Directions
After locating "move beyond yourself" in the listing below, copy that line and each one after it exactly, ending with the line that has "Quartetten Beethovens. „Es".

Exercise materials

____

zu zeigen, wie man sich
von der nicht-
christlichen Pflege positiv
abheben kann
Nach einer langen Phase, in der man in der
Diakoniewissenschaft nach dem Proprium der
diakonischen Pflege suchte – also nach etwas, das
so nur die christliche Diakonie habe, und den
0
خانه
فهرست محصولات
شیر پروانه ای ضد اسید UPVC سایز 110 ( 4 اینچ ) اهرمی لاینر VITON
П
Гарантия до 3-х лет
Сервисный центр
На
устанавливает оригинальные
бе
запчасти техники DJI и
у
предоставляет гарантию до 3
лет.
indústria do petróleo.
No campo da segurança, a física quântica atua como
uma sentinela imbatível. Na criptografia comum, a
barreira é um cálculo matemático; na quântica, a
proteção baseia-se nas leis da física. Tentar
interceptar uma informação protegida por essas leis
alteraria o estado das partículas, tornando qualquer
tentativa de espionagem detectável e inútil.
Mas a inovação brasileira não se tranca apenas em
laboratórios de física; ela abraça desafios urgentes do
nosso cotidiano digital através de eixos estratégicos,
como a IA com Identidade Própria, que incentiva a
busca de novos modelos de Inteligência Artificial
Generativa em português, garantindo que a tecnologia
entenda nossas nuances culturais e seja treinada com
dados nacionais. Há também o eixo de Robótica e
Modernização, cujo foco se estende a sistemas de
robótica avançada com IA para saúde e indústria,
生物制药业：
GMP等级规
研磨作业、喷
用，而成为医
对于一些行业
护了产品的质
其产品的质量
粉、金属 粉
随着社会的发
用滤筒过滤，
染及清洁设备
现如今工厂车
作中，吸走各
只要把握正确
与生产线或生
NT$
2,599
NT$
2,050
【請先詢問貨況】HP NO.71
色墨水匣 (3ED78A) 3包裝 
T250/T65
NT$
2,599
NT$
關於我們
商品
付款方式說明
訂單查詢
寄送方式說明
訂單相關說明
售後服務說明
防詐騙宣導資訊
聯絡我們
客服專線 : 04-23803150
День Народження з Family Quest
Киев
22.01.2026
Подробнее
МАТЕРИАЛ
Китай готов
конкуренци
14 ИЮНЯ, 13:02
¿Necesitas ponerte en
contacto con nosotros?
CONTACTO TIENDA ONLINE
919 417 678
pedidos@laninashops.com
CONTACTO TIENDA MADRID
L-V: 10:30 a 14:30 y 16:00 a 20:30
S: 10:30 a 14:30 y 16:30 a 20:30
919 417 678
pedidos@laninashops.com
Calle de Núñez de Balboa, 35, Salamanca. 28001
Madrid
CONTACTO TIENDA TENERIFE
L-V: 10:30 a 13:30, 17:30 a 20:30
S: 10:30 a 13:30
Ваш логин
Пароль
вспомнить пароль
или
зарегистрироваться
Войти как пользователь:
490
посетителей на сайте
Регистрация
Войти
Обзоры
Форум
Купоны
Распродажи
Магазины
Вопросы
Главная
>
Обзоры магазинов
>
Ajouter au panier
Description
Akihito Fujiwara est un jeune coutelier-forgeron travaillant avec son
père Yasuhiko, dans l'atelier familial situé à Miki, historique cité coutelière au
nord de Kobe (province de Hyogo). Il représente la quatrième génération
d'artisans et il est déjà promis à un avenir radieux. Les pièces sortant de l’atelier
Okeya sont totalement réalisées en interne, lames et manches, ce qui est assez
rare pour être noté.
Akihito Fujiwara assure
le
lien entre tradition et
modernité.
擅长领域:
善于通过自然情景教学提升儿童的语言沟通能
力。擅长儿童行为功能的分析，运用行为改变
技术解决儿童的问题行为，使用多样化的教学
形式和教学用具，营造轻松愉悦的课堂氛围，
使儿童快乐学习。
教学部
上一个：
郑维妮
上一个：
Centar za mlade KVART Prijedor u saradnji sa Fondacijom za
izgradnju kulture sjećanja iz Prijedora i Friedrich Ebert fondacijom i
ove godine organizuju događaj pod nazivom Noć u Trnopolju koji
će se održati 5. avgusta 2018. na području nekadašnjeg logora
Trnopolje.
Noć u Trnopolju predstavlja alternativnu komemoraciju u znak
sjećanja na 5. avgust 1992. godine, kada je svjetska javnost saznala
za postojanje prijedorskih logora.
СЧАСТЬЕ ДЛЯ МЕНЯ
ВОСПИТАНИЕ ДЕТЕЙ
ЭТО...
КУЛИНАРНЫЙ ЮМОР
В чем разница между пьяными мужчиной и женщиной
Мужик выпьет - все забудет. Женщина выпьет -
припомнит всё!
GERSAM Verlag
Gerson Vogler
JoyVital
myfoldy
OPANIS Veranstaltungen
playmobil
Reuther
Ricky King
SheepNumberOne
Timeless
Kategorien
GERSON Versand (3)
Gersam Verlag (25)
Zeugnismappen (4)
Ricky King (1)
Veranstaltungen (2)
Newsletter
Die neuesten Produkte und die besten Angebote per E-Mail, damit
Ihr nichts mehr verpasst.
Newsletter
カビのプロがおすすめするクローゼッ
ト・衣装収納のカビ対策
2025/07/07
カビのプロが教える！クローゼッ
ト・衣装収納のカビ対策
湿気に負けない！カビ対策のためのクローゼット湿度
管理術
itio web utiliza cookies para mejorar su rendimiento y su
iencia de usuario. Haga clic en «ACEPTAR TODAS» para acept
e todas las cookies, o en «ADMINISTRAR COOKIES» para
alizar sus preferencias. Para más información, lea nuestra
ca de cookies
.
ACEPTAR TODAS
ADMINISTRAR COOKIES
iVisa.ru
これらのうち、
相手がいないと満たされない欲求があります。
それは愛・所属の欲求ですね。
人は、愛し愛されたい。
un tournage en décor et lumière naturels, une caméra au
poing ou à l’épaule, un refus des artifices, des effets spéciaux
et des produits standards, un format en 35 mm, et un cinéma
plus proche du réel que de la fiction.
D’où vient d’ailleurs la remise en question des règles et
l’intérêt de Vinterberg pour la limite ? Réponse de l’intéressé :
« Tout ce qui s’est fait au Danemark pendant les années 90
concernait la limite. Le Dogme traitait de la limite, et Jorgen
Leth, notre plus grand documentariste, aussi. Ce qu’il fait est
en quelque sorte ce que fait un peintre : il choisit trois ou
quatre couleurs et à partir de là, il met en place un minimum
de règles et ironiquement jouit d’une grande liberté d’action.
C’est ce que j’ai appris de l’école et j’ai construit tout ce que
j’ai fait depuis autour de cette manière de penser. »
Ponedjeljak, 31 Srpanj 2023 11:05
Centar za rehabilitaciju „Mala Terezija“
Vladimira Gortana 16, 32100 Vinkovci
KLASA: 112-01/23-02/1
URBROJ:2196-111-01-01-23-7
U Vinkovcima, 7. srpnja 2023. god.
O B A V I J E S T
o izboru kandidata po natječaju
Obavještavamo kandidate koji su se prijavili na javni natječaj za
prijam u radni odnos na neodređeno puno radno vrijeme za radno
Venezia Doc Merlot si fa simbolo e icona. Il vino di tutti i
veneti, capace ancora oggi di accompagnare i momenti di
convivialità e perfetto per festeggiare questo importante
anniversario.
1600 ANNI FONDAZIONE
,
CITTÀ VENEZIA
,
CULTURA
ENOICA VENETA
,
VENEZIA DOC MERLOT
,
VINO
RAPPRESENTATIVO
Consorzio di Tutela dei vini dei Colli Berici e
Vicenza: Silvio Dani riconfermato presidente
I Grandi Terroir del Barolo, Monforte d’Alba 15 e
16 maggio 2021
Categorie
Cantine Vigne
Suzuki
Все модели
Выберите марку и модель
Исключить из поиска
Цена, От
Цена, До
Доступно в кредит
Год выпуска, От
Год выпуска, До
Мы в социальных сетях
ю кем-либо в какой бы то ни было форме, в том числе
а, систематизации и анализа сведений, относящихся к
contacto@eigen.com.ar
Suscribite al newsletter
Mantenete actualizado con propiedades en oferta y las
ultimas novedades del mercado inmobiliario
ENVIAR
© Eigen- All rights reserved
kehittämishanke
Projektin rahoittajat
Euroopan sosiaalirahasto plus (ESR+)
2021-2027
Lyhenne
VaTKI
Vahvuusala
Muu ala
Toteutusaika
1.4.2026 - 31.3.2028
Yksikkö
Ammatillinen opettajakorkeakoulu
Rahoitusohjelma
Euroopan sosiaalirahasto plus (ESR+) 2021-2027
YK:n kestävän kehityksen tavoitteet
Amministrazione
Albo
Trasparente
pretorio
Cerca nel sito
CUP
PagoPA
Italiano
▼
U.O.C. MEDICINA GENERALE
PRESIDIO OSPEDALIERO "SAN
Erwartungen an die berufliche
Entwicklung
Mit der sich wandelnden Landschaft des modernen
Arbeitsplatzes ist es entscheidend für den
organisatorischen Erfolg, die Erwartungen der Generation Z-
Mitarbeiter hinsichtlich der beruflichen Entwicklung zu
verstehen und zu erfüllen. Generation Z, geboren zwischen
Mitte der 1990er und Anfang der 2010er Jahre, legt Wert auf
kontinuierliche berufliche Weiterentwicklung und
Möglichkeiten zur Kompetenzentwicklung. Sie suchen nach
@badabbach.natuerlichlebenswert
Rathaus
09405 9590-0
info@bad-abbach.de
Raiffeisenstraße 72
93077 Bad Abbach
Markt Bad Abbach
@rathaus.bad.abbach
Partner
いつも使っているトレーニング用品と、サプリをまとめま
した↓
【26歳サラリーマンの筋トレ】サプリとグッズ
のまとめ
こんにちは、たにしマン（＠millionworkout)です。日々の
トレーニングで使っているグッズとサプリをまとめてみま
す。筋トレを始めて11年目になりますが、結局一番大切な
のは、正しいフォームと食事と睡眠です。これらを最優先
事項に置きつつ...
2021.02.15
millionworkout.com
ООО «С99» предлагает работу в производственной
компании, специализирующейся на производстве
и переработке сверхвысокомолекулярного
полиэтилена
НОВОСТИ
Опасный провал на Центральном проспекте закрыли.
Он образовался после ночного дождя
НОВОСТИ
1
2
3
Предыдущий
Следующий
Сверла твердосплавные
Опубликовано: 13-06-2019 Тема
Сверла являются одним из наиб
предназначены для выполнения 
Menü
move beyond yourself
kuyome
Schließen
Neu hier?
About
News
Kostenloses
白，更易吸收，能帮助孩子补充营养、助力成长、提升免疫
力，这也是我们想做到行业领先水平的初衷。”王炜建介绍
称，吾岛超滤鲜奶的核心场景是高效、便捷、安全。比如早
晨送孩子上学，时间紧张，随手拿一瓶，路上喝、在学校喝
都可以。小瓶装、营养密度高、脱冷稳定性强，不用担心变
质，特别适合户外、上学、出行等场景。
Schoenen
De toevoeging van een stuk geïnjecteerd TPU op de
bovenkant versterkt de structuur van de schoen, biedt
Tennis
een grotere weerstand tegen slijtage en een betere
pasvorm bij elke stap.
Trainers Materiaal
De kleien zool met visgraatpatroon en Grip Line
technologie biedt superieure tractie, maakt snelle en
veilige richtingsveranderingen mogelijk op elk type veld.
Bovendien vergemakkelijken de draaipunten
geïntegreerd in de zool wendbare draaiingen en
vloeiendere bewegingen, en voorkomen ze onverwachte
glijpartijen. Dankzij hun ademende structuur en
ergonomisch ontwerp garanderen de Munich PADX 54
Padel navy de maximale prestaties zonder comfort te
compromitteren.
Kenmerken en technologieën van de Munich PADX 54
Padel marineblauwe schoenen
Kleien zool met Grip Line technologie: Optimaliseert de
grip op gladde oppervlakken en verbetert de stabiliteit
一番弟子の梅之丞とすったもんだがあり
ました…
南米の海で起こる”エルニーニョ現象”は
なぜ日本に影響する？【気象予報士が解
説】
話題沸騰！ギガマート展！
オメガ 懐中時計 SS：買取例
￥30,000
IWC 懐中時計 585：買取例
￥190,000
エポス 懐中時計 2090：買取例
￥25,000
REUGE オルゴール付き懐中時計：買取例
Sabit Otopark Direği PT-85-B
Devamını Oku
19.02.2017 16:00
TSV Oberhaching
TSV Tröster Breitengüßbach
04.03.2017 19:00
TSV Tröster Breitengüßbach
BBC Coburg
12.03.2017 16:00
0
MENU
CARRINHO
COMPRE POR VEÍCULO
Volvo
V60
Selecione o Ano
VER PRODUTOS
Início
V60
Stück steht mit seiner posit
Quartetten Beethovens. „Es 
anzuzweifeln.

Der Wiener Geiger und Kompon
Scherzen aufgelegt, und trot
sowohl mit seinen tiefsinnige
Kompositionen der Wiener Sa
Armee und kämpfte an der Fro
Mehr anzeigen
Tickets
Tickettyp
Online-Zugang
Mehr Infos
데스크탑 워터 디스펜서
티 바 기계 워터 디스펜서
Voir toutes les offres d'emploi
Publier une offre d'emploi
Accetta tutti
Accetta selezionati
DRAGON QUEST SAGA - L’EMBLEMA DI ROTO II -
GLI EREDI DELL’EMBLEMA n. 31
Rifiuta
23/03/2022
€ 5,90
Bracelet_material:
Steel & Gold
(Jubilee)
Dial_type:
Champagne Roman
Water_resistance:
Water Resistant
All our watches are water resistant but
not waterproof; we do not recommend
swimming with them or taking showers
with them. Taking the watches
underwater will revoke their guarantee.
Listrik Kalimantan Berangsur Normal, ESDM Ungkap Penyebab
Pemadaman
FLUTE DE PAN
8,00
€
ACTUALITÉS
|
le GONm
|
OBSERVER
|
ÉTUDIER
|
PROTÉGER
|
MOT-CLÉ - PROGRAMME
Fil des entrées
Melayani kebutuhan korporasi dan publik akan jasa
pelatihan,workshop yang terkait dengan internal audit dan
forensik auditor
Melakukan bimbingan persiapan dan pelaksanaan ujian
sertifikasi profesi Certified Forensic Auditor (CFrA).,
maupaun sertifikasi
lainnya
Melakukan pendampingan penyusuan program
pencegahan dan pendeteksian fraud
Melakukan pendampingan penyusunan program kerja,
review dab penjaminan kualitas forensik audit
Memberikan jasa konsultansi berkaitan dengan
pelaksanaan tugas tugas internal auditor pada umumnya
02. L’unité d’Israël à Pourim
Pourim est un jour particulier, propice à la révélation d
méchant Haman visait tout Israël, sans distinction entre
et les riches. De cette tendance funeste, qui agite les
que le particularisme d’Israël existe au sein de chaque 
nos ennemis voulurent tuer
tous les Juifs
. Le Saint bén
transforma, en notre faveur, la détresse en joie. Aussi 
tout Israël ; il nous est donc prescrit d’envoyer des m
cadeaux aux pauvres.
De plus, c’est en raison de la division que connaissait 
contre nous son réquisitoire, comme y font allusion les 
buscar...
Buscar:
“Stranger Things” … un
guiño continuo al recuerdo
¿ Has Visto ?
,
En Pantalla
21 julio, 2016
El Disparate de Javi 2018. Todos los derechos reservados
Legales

____

Problem solution
move beyond yourself
kuyome
Schließen
Neu hier?
About
News
Kostenloses
白，更易吸收，能帮助孩子补充营养、助力成长、提升免疫
力，这也是我们想做到行业领先水平的初衷。”王炜建介绍
称，吾岛超滤鲜奶的核心场景是高效、便捷、安全。比如早
晨送孩子上学，时间紧张，随手拿一瓶，路上喝、在学校喝
都可以。小瓶装、营养密度高、脱冷稳定性强，不用担心变
质，特别适合户外、上学、出行等场景。
Schoenen
De toevoeging van een stuk geïnjecteerd TPU op de
bovenkant versterkt de structuur van de schoen, biedt
Tennis
een grotere weerstand tegen slijtage en een betere
pasvorm bij elke stap.
Trainers Materiaal
De kleien zool met visgraatpatroon en Grip Line
technologie biedt superieure tractie, maakt snelle en
veilige richtingsveranderingen mogelijk op elk type veld.
Bovendien vergemakkelijken de draaipunten
geïntegreerd in de zool wendbare draaiingen en
vloeiendere bewegingen, en voorkomen ze onverwachte
glijpartijen. Dankzij hun ademende structuur en
ergonomisch ontwerp garanderen de Munich PADX 54
Padel navy de maximale prestaties zonder comfort te
compromitteren.
Kenmerken en technologieën van de Munich PADX 54
Padel marineblauwe schoenen
Kleien zool met Grip Line technologie: Optimaliseert de
grip op gladde oppervlakken en verbetert de stabiliteit
一番弟子の梅之丞とすったもんだがあり
ました…
南米の海で起こる”エルニーニョ現象”は
なぜ日本に影響する？【気象予報士が解
説】
話題沸騰！ギガマート展！
オメガ 懐中時計 SS：買取例
￥30,000
IWC 懐中時計 585：買取例
￥190,000
エポス 懐中時計 2090：買取例
￥25,000
REUGE オルゴール付き懐中時計：買取例
Sabit Otopark Direği PT-85-B
Devamını Oku
19.02.2017 16:00
TSV Oberhaching
TSV Tröster Breitengüßbach
04.03.2017 19:00
TSV Tröster Breitengüßbach
BBC Coburg
12.03.2017 16:00
0
MENU
CARRINHO
COMPRE POR VEÍCULO
Volvo
V60
Selecione o Ano
VER PRODUTOS
Início
V60
Stück steht mit seiner posit
Quartetten Beethovens. „Es 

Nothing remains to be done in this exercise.